## [INFORMATION GIVEN]
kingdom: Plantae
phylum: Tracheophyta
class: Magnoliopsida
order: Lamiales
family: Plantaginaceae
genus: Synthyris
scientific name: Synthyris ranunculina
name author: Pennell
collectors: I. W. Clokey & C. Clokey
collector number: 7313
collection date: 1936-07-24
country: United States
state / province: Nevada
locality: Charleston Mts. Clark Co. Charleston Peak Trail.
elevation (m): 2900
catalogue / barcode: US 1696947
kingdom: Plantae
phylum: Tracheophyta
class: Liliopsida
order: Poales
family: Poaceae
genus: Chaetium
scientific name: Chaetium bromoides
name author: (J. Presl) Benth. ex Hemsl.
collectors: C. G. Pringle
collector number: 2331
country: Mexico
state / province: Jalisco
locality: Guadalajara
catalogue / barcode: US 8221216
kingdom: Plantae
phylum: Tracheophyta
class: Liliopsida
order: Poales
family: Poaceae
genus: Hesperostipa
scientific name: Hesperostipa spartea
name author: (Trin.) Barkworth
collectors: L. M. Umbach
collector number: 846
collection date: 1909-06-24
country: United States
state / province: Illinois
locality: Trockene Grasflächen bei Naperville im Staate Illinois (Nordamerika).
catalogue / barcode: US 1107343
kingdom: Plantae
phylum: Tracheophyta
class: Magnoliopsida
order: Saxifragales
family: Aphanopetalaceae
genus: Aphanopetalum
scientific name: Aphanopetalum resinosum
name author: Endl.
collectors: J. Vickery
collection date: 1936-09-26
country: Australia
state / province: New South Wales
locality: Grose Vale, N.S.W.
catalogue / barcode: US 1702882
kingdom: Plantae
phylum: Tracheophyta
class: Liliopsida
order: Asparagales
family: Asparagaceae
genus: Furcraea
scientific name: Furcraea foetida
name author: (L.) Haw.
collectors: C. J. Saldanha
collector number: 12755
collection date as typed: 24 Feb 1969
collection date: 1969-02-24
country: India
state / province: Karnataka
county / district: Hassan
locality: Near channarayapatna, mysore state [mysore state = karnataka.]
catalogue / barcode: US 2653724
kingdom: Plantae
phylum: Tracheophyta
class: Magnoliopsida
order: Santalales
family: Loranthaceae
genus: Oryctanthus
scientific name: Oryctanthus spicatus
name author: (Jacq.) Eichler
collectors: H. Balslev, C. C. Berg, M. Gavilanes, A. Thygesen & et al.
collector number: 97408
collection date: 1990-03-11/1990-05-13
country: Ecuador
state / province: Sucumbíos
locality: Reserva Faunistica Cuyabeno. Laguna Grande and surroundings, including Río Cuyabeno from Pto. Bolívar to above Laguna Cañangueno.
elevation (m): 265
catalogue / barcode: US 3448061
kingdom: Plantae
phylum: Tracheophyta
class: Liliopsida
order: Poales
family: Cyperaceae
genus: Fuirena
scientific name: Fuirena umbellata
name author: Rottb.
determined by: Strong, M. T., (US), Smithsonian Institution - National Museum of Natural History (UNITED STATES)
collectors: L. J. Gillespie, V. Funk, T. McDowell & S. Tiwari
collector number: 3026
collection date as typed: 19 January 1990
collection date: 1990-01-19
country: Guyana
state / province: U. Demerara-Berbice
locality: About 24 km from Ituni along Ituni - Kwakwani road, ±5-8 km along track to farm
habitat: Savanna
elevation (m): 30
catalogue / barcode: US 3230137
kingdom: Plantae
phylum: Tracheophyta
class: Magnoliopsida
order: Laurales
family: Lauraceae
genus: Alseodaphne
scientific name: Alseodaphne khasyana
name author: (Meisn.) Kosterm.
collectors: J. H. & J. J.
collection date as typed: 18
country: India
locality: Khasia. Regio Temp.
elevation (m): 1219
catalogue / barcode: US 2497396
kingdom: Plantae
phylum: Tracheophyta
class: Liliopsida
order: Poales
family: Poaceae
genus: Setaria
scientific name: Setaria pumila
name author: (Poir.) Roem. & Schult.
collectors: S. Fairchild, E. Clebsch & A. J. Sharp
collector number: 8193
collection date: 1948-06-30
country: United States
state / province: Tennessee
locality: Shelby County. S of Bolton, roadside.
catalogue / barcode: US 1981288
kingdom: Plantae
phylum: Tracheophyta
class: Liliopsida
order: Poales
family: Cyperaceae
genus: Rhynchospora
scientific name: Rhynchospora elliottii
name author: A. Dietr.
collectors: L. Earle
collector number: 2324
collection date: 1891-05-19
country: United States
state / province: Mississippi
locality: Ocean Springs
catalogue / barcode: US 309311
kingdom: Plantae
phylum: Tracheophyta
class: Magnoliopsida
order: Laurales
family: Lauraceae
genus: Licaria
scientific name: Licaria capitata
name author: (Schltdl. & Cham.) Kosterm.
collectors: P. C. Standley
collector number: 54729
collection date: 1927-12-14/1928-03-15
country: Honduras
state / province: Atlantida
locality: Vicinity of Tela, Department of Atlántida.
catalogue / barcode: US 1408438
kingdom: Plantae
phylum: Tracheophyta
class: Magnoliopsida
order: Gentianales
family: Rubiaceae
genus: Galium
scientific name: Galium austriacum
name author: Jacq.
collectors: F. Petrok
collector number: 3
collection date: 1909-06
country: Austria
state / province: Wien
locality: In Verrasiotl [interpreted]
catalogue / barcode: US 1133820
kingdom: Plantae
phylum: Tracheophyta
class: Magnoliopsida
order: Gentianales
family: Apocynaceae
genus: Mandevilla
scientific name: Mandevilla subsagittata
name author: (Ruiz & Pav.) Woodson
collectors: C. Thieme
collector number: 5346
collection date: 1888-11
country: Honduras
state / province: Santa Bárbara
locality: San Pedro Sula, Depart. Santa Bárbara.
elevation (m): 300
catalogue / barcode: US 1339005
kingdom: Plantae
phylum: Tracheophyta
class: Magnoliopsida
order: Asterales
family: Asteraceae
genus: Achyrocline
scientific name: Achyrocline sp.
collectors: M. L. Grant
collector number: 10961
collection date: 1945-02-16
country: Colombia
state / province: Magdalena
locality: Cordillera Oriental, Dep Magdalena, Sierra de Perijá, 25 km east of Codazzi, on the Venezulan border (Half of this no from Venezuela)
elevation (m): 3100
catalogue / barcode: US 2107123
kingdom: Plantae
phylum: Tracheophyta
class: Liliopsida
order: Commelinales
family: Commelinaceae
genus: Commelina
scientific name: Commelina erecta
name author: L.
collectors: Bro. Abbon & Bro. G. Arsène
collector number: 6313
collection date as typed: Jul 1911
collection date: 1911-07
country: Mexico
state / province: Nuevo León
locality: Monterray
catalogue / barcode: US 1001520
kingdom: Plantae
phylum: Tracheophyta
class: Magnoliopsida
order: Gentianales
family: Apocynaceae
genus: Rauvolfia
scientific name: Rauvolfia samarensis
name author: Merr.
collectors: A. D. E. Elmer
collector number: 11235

## [PROMPT]
Extract every line of the material above word for word, leaving nothing out and changing nothing.

## [FULL OUTPUT]
kingdom: Plantae
phylum: Tracheophyta
class: Magnoliopsida
order: Lamiales
family: Plantaginaceae
genus: Synthyris
scientific name: Synthyris ranunculina
name author: Pennell
collectors: I. W. Clokey & C. Clokey
collector number: 7313
collection date: 1936-07-24
country: United States
state / province: Nevada
locality: Charleston Mts. Clark Co. Charleston Peak Trail.
elevation (m): 2900
catalogue / barcode: US 1696947
kingdom: Plantae
phylum: Tracheophyta
class: Liliopsida
order: Poales
family: Poaceae
genus: Chaetium
scientific name: Chaetium bromoides
name author: (J. Presl) Benth. ex Hemsl.
collectors: C. G. Pringle
collector number: 2331
country: Mexico
state / province: Jalisco
locality: Guadalajara
catalogue / barcode: US 8221216
kingdom: Plantae
phylum: Tracheophyta
class: Liliopsida
order: Poales
family: Poaceae
genus: Hesperostipa
scientific name: Hesperostipa spartea
name author: (Trin.) Barkworth
collectors: L. M. Umbach
collector number: 846
collection date: 1909-06-24
country: United States
state / province: Illinois
locality: Trockene Grasflächen bei Naperville im Staate Illinois (Nordamerika).
catalogue / barcode: US 1107343
kingdom: Plantae
phylum: Tracheophyta
class: Magnoliopsida
order: Saxifragales
family: Aphanopetalaceae
genus: Aphanopetalum
scientific name: Aphanopetalum resinosum
name author: Endl.
collectors: J. Vickery
collection date: 1936-09-26
country: Australia
state / province: New South Wales
locality: Grose Vale, N.S.W.
catalogue / barcode: US 1702882
kingdom: Plantae
phylum: Tracheophyta
class: Liliopsida
order: Asparagales
family: Asparagaceae
genus: Furcraea
scientific name: Furcraea foetida
name author: (L.) Haw.
collectors: C. J. Saldanha
collector number: 12755
collection date as typed: 24 Feb 1969
collection date: 1969-02-24
country: India
state / province: Karnataka
county / district: Hassan
locality: Near channarayapatna, mysore state [mysore state = karnataka.]
catalogue / barcode: US 2653724
kingdom: Plantae
phylum: Tracheophyta
class: Magnoliopsida
order: Santalales
family: Loranthaceae
genus: Oryctanthus
scientific name: Oryctanthus spicatus
name author: (Jacq.) Eichler
collectors: H. Balslev, C. C. Berg, M. Gavilanes, A. Thygesen & et al.
collector number: 97408
collection date: 1990-03-11/1990-05-13
country: Ecuador
state / province: Sucumbíos
locality: Reserva Faunistica Cuyabeno. Laguna Grande and surroundings, including Río Cuyabeno from Pto. Bolívar to above Laguna Cañangueno.
elevation (m): 265
catalogue / barcode: US 3448061
kingdom: Plantae
phylum: Tracheophyta
class: Liliopsida
order: Poales
family: Cyperaceae
genus: Fuirena
scientific name: Fuirena umbellata
name author: Rottb.
determined by: Strong, M. T., (US), Smithsonian Institution - National Museum of Natural History (UNITED STATES)
collectors: L. J. Gillespie, V. Funk, T. McDowell & S. Tiwari
collector number: 3026
collection date as typed: 19 January 1990
collection date: 1990-01-19
country: Guyana
state / province: U. Demerara-Berbice
locality: About 24 km from Ituni along Ituni - Kwakwani road, ±5-8 km along track to farm
habitat: Savanna
elevation (m): 30
catalogue / barcode: US 3230137
kingdom: Plantae
phylum: Tracheophyta
class: Magnoliopsida
order: Laurales
family: Lauraceae
genus: Alseodaphne
scientific name: Alseodaphne khasyana
name author: (Meisn.) Kosterm.
collectors: J. H. & J. J.
collection date as typed: 18
country: India
locality: Khasia. Regio Temp.
elevation (m): 1219
catalogue / barcode: US 2497396
kingdom: Plantae
phylum: Tracheophyta
class: Liliopsida
order: Poales
family: Poaceae
genus: Setaria
scientific name: Setaria pumila
name author: (Poir.) Roem. & Schult.
collectors: S. Fairchild, E. Clebsch & A. J. Sharp
collector number: 8193
collection date: 1948-06-30
country: United States
state / province: Tennessee
locality: Shelby County. S of Bolton, roadside.
catalogue / barcode: US 1981288
kingdom: Plantae
phylum: Tracheophyta
class: Liliopsida
order: Poales
family: Cyperaceae
genus: Rhynchospora
scientific name: Rhynchospora elliottii
name author: A. Dietr.
collectors: L. Earle
collector number: 2324
collection date: 1891-05-19
country: United States
state / province: Mississippi
locality: Ocean Springs
catalogue / barcode: US 309311
kingdom: Plantae
phylum: Tracheophyta
class: Magnoliopsida
order: Laurales
family: Lauraceae
genus: Licaria
scientific name: Licaria capitata
name author: (Schltdl. & Cham.) Kosterm.
collectors: P. C. Standley
collector number: 54729
collection date: 1927-12-14/1928-03-15
country: Honduras
state / province: Atlantida
locality: Vicinity of Tela, Department of Atlántida.
catalogue / barcode: US 1408438
kingdom: Plantae
phylum: Tracheophyta
class: Magnoliopsida
order: Gentianales
family: Rubiaceae
genus: Galium
scientific name: Galium austriacum
name author: Jacq.
collectors: F. Petrok
collector number: 3
collection date: 1909-06
country: Austria
state / province: Wien
locality: In Verrasiotl [interpreted]
catalogue / barcode: US 1133820
kingdom: Plantae
phylum: Tracheophyta
class: Magnoliopsida
order: Gentianales
family: Apocynaceae
genus: Mandevilla
scientific name: Mandevilla subsagittata
name author: (Ruiz & Pav.) Woodson
collectors: C. Thieme
collector number: 5346
collection date: 1888-11
country: Honduras
state / province: Santa Bárbara
locality: San Pedro Sula, Depart. Santa Bárbara.
elevation (m): 300
catalogue / barcode: US 1339005
kingdom: Plantae
phylum: Tracheophyta
class: Magnoliopsida
order: Asterales
family: Asteraceae
genus: Achyrocline
scientific name: Achyrocline sp.
collectors: M. L. Grant
collector number: 10961
collection date: 1945-02-16
country: Colombia
state / province: Magdalena
locality: Cordillera Oriental, Dep Magdalena, Sierra de Perijá, 25 km east of Codazzi, on the Venezulan border (Half of this no from Venezuela)
elevation (m): 3100
catalogue / barcode: US 2107123
kingdom: Plantae
phylum: Tracheophyta
class: Liliopsida
order: Commelinales
family: Commelinaceae
genus: Commelina
scientific name: Commelina erecta
name author: L.
collectors: Bro. Abbon & Bro. G. Arsène
collector number: 6313
collection date as typed: Jul 1911
collection date: 1911-07
country: Mexico
state / province: Nuevo León
locality: Monterray
catalogue / barcode: US 1001520
kingdom: Plantae
phylum: Tracheophyta
class: Magnoliopsida
order: Gentianales
family: Apocynaceae
genus: Rauvolfia
scientific name: Rauvolfia samarensis
name author: Merr.
collectors: A. D. E. Elmer
collector number: 11235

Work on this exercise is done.